In response, Graduate Student Affairs hosted a lunch for the Fellows on Friday, November 16. 26 Fellows with research interests ranging from polymer physics and nanomaterials to characterizing flood risks and building computational tools for creative writing attended the event. Students discussed summer opportunities and a new internship program while third and fourth-year students gave timely advice on when to take funding, teaching assistantships, the importance of keeping documentation, and how to advocate for oneself.

Megan Armstrong, a biomaterials investigator who is interested in policy, shared her recent experience with grant applications and working with government agencies. Importantly, students engaged with new faces and made new friends.

“I’d like to have more of this type of thing,” said Fellow Brittany Marshall, who studies orthopedics under Professor Stavros Thomopoulos at the Columbia University Medical Center. “We don’t always know who the other fellows are.”

Marshall attended the lunch with Josephine Wu, a second-year graduate student working under University Professor and Mikati Foundation Professor of Biomedical Engineering and Medicine Gordana Vunjak-Novakovic. Both thought small-scale events such as the lunch would help build a stronger sense of community for graduate students, especially for those studying at the Medical Center or other locations off of the Morningside Heights campus.

“SEAS is so big and some events can be overwhelming,” said Wu.  

Graduate Student Affairs hopes to provide more such events for students in the future. In late November, they will host a “Pathway to Postdoc Panel” on the 28th for doctoral students to learn more about obtaining a postdoc position and a lunch for current postdocs on November 30th.  

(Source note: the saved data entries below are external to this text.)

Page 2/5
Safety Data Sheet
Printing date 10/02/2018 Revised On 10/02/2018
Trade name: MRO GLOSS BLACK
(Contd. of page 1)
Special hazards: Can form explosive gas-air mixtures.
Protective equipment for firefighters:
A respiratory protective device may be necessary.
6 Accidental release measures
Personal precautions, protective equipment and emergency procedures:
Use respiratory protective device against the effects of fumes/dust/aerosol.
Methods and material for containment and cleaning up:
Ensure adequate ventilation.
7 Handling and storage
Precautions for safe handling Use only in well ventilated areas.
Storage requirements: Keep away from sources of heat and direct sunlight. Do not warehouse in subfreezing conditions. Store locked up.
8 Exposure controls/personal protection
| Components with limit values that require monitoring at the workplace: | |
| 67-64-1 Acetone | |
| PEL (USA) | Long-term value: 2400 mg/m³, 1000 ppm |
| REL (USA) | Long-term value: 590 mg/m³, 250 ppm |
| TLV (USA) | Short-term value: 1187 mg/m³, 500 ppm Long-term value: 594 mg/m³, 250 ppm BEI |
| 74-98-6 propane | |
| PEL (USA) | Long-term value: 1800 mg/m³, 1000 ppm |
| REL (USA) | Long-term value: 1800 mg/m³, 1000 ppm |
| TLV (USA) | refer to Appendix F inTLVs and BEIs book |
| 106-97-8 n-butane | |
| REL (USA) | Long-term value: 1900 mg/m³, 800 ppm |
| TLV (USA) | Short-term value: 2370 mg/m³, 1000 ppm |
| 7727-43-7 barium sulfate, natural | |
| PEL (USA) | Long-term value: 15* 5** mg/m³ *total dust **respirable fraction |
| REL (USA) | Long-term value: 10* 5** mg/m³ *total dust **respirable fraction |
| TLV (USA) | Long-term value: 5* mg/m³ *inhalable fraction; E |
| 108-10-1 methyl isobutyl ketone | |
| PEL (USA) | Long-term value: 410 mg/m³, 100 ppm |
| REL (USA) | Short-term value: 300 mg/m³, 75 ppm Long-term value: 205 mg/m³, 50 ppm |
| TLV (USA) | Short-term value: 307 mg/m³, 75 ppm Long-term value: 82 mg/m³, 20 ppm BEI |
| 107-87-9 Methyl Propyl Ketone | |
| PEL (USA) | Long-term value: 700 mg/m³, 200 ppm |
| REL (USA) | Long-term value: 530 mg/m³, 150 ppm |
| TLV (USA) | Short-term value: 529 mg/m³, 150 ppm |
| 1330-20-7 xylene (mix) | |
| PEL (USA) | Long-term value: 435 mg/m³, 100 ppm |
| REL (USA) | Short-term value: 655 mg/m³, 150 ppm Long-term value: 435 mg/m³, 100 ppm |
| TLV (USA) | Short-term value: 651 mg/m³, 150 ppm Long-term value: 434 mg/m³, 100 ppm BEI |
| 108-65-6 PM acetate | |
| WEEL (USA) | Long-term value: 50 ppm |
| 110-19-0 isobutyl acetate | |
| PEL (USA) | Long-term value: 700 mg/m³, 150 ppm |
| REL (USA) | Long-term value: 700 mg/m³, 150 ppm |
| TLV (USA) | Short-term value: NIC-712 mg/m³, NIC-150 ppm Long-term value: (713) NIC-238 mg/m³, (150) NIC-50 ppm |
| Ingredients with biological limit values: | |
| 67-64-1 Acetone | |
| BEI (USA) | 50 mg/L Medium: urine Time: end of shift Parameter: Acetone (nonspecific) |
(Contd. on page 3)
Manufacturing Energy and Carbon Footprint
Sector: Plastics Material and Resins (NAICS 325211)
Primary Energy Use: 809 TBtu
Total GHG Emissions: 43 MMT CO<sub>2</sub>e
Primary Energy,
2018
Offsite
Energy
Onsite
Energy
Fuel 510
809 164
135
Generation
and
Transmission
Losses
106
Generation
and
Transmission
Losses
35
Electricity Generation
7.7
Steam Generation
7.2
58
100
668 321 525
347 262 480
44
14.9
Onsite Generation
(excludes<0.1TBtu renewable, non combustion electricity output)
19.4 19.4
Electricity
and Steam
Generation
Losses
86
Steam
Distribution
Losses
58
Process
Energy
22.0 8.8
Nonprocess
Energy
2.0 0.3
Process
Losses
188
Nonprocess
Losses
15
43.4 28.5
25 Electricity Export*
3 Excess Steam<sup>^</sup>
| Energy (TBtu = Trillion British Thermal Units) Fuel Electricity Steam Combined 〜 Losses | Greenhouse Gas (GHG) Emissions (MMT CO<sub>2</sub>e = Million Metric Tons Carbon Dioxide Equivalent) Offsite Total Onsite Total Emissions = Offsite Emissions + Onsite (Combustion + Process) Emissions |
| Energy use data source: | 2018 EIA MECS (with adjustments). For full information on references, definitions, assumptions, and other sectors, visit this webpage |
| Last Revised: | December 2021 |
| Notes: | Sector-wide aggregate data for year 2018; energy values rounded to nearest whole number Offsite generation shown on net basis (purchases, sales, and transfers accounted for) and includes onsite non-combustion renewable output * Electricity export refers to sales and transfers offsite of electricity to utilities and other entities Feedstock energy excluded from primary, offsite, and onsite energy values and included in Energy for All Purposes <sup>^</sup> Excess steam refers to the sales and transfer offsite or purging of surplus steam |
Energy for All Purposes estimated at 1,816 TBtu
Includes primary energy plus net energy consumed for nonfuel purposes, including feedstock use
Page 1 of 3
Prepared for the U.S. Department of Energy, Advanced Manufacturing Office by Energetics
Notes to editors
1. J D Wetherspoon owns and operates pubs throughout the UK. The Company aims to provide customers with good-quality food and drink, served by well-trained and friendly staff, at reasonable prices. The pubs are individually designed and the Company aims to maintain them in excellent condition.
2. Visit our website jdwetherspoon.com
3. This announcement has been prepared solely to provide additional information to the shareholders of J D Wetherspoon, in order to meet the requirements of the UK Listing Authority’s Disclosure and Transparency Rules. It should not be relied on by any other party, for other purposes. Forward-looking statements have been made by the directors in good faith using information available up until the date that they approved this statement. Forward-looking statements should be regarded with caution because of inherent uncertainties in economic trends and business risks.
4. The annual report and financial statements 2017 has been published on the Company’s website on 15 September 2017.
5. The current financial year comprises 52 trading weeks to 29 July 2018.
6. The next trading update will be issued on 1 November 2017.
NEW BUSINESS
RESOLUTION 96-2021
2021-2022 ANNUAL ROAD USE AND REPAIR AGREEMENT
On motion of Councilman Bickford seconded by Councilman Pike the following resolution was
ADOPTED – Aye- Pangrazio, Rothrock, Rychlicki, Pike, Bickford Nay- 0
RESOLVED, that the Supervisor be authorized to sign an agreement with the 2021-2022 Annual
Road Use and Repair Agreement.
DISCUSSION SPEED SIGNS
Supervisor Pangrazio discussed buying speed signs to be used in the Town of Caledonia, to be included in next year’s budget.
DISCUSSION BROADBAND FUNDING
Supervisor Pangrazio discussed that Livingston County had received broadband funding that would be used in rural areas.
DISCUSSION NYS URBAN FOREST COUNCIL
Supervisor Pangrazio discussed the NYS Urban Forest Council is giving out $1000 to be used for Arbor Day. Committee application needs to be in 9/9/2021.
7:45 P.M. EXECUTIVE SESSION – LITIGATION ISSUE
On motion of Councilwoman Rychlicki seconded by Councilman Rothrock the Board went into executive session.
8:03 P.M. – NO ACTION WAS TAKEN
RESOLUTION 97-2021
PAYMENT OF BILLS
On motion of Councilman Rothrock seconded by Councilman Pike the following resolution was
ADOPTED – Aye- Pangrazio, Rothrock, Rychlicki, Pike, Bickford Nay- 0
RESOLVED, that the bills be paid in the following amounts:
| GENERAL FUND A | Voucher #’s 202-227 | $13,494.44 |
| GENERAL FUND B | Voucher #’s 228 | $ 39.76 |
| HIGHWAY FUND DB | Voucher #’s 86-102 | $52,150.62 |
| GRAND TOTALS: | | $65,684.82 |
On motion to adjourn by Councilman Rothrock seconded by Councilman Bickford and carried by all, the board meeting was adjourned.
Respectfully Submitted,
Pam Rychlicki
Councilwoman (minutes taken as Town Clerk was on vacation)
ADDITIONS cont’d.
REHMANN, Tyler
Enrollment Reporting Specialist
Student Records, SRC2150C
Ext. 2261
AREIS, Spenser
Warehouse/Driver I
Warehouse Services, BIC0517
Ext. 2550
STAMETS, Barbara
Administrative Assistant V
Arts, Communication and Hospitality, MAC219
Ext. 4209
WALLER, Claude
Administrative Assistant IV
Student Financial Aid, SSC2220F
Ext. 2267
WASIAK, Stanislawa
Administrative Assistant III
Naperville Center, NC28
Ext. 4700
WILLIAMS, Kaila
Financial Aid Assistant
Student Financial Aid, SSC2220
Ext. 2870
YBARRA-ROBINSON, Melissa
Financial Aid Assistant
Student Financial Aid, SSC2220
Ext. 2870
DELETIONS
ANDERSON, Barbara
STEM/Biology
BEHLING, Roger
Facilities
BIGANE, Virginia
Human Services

The GRFP is a prestigious award that supports high-potential and early career science and engineering students for up to three years as they pursue a Master’s or doctoral degree in the areas of science, technology, engineering, and mathematics. Critical to a candidate’s application is proving that the intended course of study has both intellectual merit and broader impact.

While Columbia Engineering guarantees full-funding to graduate students, the Fellowship support allows students the freedom to take advantage of additional educational opportunities for research and professional development. Marshall, for instance, recently used some of her funding toward attending the World Congress of Biomechanical Engineering in Dublin.      

“It lets us have these experiences,” she said.

In 2018, the NSF offered 2,000 fellowship awards from 12,000 applicants across the United States. Past GRFP Fellows include 42 Nobel Prize winners, former U.S. Secretary of Energy, Steven Chu, and Google founder, Sergey Brin.